Privacy laws may not cover key systems
Information systems that search private data, including TIA, may not be covered under privacy laws
Information systems that search private data, including the controversial Total Information Awareness (TIA) program, may not be covered under privacy laws, experts inside and outside government said last week.
The Office of Management and Budget is developing guidance to instruct agencies on how to carry out laws designed to protect Americans' privacy.
The E-Government Act of 2002 includes the first major revisions to federal information privacy mandates since the Privacy Act of 1974, which limits federal collection and use of personal information. One change under the E-Government Act requires all new federal systems used for agency-conducted information collection activities to undergo a thorough assessment of how those systems address privacy protection.
But those requirements only apply to information held in databases operated by federal agencies, while more agencies are proposing to tap into private-sector sources for information and analysis, particularly for homeland security. For example, the proposed TIA system, a Defense Advanced Research Projects Agency pilot program, would sift through individual financial data — for example, information held in databases operated by private banks — to find anomalies that could point to possible terrorist activity.

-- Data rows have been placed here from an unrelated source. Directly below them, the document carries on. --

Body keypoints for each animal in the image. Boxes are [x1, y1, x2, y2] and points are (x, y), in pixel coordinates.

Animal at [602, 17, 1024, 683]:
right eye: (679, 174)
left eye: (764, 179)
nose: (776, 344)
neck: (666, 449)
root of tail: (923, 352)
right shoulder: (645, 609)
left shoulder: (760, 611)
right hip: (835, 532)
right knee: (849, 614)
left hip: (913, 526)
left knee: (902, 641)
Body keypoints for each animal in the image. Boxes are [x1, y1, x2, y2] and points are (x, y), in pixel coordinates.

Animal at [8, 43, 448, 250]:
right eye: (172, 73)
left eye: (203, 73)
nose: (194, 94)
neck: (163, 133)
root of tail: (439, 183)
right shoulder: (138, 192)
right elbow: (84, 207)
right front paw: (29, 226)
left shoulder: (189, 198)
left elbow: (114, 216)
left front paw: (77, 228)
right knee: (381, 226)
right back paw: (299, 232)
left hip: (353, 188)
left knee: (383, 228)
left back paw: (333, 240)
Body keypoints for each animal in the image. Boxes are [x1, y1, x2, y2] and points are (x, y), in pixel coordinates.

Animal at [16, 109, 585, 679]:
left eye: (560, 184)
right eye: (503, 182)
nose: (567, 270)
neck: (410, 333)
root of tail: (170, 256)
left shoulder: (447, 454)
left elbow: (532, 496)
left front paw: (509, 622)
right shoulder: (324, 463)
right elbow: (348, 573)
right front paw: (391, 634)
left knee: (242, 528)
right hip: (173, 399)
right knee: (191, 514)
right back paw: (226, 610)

Resolving the issue of whether agencies can search private data will be the real test for the guidance that OMB is now developing to help agencies follow the new privacy mandates, said Peter Swire, a law professor at Ohio State University and chief privacy counselor at OMB under the Clinton administration.
The OMB guidance will address areas such as how to conduct an assessment, how to circulate an agency's privacy policies and how to secure the information collected. But Swire said the protocol should also address the government's use of private-sector systems and databases, where there is no real precedent. "It seems to me that's where the action is and there ought to be guidance," he said.
Increasingly, agencies have hired contractors to run federal systems, complicating whether those systems fall under the privacy provisions of the E-Government Act, said Ari Schwartz, associate director for the Center for Democracy and Technology.
The courts decided that the 1974 Privacy Act applies only to the collection of information on behalf of an agency, said Franklin Reeder, chairman of the National Computer Systems Security and Privacy Advisory Board, which advises both OMB and the National Institute of Standards and Technology.
The courts, however, have also ruled in the past that the act does not apply to agency use of private databases, which is the controversy with many current systems, Reeder said.
The E-Government Act explicitly states that the privacy policies apply to systems that are developed or bought by federal agencies. OMB still intends to address the subject in its guidance, said Dan Chenok, branch chief for information policy and technology at the agency.